» Work request 1: In the baby shower post, why won't October 3rd work for the mother-in-law?
» Work request 2:
Using the baby shower post, decide whether each statement is true. Give yes or no for each, with the words from the post that settle it, quoted exactly.
(a) The writer's SO works every other weekend.
(b) The writer agreed to let the mother-in-law take her mom's shower date.
(c) The mother-in-law suggested holding the shower in her garage.
» Work request 3: Translate this sentence from the baby shower post into Spanish: "I'm at the point where I don't even want a baby shower from her."

» Given text:
-.-.-

Baby Showers

Issue with baby shower dates.

I really want to know if me and my SO are stepping on Ettiqute here. My MIL has a extremely controlling side, it's like a 24/7 side. she offered to throw us a shower awhile back even though this baby was an oops. Well her first set of dates, she wanted and thought was best was thanksgiving weekend. So and I talked it over and said that we just think that will be hard for all of his friends to come being a lot of people go out of town. She kinda got annoyed but said ok, then she wanted the nov 7th and we had said perfect, well now she said the weather in November might be iffy, but if anything.... We can do a baby shower in her garage :-/ . So then she said it's just too iffy and wanted October 24th, well SO works every other weekend and that will be a weekend he's working and his friends from the crew are working..So then she had the balls to ask if she could take my moms shower date because SO isn't apart of that shower, which I firmly said no because she knows we have invites, date set with restaurant and he IS apart of my moms shower. So THEN she says that she had saved all of October to plan a shower, so I said ok..... How about October 3rd and apparently that won't work because that's her friends daughters baby shower date and none of her friends will be able to come :-/. She finally got upset but said fine to the other November date, and said we best pray for good weather....am I being rude here? I'm at the point where I don't even want a baby shower from her. It seems like if it's not her first choice or inconveniencing someone else... Like changing my moms shower date. Then it just won't work for her. Is it rude to politely say thanks but no thanks? What's the Ettiqute here? Or best way to go about this.

-.-.-

» Listed records:
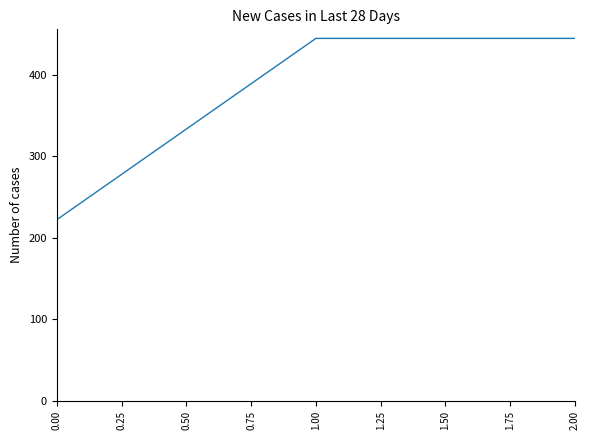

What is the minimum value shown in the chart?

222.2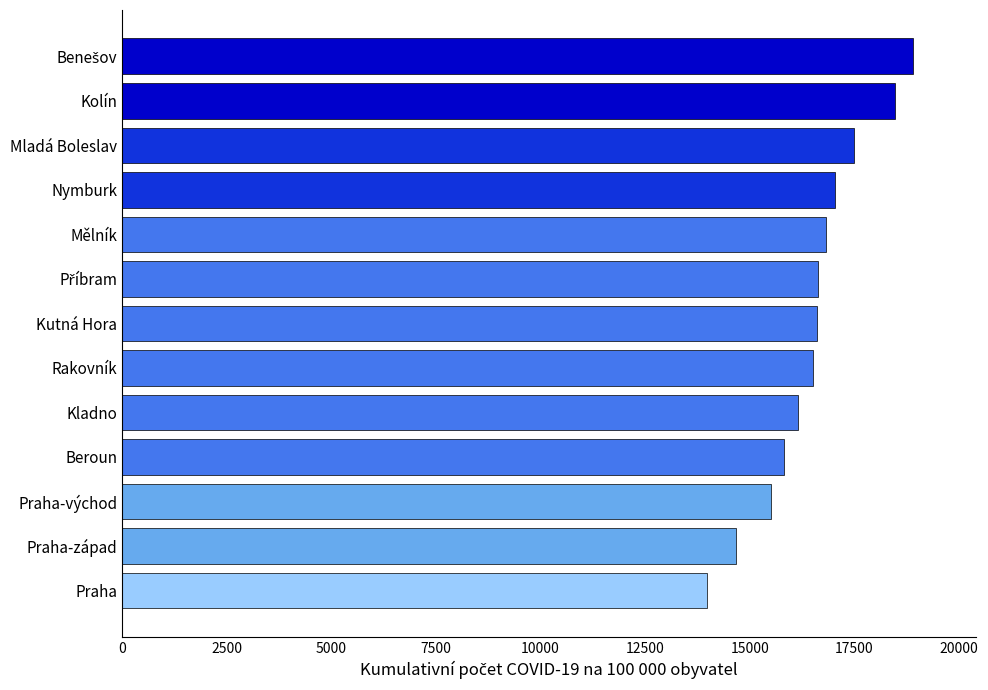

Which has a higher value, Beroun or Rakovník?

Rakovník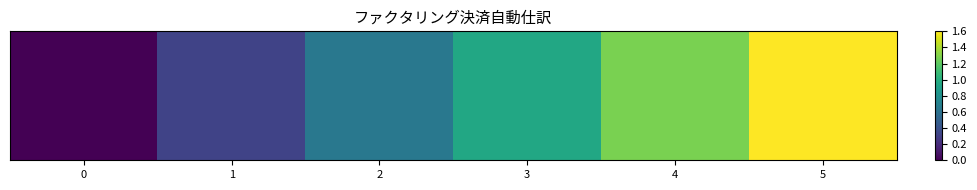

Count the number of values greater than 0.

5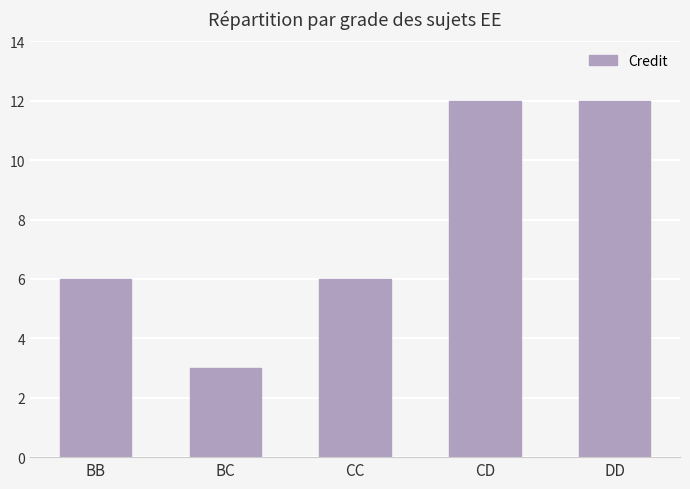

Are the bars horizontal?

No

-.-.-

» Answer space 1: It is her friend's daughter's baby shower date, so none of her friends would be able to come.

» Answer space 2:
(a) Yes: "SO works every other weekend"
(b) No: "which I firmly said no"
(c) Yes: "We can do a baby shower in her garage"

» Answer space 3: Estoy en el punto en que ni siquiera quiero un baby shower de parte de ella.